Simone Patacchiola

Personal information
- Date of birth: 10 February 1991 (age 34)
- Place of birth: Rieti, Italy
- Position(s): Defender

Team information
- Current team: Latte Dolce

Youth career
- Rieti
- 2008–2011: Sampdoria
- 2010: → Foligno (loan)

Senior career*
- Years: Team / Apps / (Gls)
- 2011–2013: Sampdoria / 0 / (0)
- 2011–2012: → Prato (loan) / 9 / (0)
- 2012: → Alessandria (loan) / 4 / (0)
- 2012–2013: → Portogruaro (loan) / 31 / (3)
- 2013–2014: Castiglione / 10 / (0)
- 2014: Selargius Calcio / 13 / (4)
- 2014–2015: Rieti / 11 / (1)
- 2015: Gualdo
- 2015–2016: Vis Subiaco / 30 / (8)
- 2016: Madre Pietra Daunia / 11 / (1)
- 2016–2017: Latte Dolce / 17 / (1)
- 2017: Chieti
- 2017–2021: Latte Dolce / 79 / (5)
- 2021–2023: Ossese
- 2023–: Latte Dolce / 13 / (0)

= Simone Patacchiola =

Italian footballer

Simone Patacchiola (born 10 February 1991) is an Italian professional footballer who plays for Serie D club Latte Dolce as a defender.

==Biography==
Patacchiola was a youth product of Rieti.

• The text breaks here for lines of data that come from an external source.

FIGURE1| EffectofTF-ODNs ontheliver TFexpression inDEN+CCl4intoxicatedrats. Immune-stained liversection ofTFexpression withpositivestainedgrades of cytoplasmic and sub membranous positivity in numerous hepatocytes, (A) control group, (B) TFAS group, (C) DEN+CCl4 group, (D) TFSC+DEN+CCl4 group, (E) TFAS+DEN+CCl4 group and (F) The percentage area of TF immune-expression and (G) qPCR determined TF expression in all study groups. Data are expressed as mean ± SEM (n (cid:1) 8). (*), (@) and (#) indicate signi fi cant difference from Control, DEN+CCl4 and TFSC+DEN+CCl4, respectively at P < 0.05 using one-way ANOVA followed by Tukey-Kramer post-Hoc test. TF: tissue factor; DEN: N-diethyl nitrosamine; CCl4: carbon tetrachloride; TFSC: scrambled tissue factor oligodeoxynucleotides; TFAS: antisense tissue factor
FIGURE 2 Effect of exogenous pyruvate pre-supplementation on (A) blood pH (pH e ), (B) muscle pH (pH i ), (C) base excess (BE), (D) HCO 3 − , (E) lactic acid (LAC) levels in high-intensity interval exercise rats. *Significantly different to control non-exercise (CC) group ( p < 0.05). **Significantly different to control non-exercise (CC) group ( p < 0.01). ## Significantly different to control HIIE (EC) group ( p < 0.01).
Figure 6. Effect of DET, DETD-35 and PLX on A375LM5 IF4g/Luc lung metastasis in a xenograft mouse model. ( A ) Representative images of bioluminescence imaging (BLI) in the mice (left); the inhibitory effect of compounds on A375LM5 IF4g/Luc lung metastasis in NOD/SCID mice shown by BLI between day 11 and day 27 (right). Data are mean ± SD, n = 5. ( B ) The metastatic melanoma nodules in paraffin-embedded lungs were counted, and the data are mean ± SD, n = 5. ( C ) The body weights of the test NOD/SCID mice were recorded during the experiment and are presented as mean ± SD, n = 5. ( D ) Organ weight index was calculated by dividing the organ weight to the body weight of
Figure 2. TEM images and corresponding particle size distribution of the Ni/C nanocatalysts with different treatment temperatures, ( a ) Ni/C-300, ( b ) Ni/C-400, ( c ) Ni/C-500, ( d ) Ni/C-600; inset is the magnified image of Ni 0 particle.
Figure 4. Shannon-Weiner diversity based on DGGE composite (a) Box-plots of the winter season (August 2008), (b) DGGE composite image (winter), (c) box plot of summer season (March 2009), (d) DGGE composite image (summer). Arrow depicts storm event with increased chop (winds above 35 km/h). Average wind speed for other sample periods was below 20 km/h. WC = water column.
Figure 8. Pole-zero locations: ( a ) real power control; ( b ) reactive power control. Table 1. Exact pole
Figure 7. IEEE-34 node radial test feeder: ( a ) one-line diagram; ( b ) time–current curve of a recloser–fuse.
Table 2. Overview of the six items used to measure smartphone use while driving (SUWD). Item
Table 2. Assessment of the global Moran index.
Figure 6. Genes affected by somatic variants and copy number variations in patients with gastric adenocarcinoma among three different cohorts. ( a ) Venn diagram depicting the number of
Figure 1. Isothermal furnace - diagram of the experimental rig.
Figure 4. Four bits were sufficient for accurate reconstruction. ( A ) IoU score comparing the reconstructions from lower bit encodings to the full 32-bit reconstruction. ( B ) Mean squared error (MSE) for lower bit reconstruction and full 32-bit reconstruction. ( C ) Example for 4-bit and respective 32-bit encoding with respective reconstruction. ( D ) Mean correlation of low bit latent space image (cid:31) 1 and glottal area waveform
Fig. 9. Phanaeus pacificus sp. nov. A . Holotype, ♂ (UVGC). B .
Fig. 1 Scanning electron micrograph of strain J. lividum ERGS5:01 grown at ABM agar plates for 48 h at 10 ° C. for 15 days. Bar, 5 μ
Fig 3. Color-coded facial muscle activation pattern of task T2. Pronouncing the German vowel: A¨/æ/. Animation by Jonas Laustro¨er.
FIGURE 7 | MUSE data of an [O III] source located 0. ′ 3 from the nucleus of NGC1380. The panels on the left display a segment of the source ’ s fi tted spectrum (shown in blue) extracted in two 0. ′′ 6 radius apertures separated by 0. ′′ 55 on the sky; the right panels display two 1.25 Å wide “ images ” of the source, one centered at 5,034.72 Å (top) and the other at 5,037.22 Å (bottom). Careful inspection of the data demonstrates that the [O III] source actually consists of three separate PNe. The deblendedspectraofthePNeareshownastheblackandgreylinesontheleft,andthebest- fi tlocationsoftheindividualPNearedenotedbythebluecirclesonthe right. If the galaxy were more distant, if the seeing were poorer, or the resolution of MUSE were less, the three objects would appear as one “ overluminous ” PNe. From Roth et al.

In August 2008 he was signed by Sampdoria in temporary deal. On 8 July 2009 the Genoese club signed him outright for €80,000 in 3-year "young professional" contract. Circa 2010 his contract was extended to 30 June 2013. In 2011 Patacchiola left for Prato in temporary deal, in Lega Pro Prima Divisione (Italian third division until 2014). On 13 January 2012 he left for Alessandria in another temporary deal, in Lega Pro Seconda Divisione (Italian fourth division until 2014). On 31 August 2012 Sampietro joined third division team Portogruaro along with Gianluca Sampietro. On 18 July 2013 Patacchiola left for Castiglione outright. The club finished as the 16th of Group A, thus relegated to Serie D.